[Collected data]
########################################

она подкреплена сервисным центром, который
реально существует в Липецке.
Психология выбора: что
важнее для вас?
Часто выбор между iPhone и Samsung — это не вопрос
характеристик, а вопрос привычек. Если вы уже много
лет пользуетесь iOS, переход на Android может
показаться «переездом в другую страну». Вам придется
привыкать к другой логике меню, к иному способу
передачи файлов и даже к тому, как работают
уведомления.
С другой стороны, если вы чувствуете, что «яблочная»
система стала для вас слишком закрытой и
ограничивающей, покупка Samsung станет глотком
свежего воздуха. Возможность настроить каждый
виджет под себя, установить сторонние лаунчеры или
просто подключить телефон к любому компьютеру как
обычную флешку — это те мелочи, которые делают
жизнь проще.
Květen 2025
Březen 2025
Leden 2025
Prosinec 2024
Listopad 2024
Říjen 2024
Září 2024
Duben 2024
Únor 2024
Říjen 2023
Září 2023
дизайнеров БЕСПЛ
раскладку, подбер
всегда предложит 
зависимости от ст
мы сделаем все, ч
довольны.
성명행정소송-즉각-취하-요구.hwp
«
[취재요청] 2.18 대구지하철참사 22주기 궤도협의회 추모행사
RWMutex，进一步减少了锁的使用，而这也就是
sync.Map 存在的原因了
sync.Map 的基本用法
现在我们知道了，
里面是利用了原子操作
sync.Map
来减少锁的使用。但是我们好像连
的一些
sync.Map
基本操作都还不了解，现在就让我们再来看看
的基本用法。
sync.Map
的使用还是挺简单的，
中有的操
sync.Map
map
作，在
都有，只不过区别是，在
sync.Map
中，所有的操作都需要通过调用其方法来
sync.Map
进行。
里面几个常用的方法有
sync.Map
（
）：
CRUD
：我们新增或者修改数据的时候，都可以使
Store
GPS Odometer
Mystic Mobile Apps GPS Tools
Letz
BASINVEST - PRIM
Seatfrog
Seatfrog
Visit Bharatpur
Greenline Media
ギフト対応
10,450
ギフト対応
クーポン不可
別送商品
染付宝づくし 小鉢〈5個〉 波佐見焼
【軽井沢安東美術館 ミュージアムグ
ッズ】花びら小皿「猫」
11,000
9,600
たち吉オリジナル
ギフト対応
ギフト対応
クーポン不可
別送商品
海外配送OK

########################################

# What the exercise asks
Recopy the entries above exactly, with every line included.

# The answer
она подкреплена сервисным центром, который
реально существует в Липецке.
Психология выбора: что
важнее для вас?
Часто выбор между iPhone и Samsung — это не вопрос
характеристик, а вопрос привычек. Если вы уже много
лет пользуетесь iOS, переход на Android может
показаться «переездом в другую страну». Вам придется
привыкать к другой логике меню, к иному способу
передачи файлов и даже к тому, как работают
уведомления.
С другой стороны, если вы чувствуете, что «яблочная»
система стала для вас слишком закрытой и
ограничивающей, покупка Samsung станет глотком
свежего воздуха. Возможность настроить каждый
виджет под себя, установить сторонние лаунчеры или
просто подключить телефон к любому компьютеру как
обычную флешку — это те мелочи, которые делают
жизнь проще.
Květen 2025
Březen 2025
Leden 2025
Prosinec 2024
Listopad 2024
Říjen 2024
Září 2024
Duben 2024
Únor 2024
Říjen 2023
Září 2023
дизайнеров БЕСПЛ
раскладку, подбер
всегда предложит 
зависимости от ст
мы сделаем все, ч
довольны.
성명행정소송-즉각-취하-요구.hwp
«
[취재요청] 2.18 대구지하철참사 22주기 궤도협의회 추모행사
RWMutex，进一步减少了锁的使用，而这也就是
sync.Map 存在的原因了
sync.Map 的基本用法
现在我们知道了，
里面是利用了原子操作
sync.Map
来减少锁的使用。但是我们好像连
的一些
sync.Map
基本操作都还不了解，现在就让我们再来看看
的基本用法。
sync.Map
的使用还是挺简单的，
中有的操
sync.Map
map
作，在
都有，只不过区别是，在
sync.Map
中，所有的操作都需要通过调用其方法来
sync.Map
进行。
里面几个常用的方法有
sync.Map
（
）：
CRUD
：我们新增或者修改数据的时候，都可以使
Store
GPS Odometer
Mystic Mobile Apps GPS Tools
Letz
BASINVEST - PRIM
Seatfrog
Seatfrog
Visit Bharatpur
Greenline Media
ギフト対応
10,450
ギフト対応
クーポン不可
別送商品
染付宝づくし 小鉢〈5個〉 波佐見焼
【軽井沢安東美術館 ミュージアムグ
ッズ】花びら小皿「猫」
11,000
9,600
たち吉オリジナル
ギフト対応
ギフト対応
クーポン不可
別送商品
海外配送OK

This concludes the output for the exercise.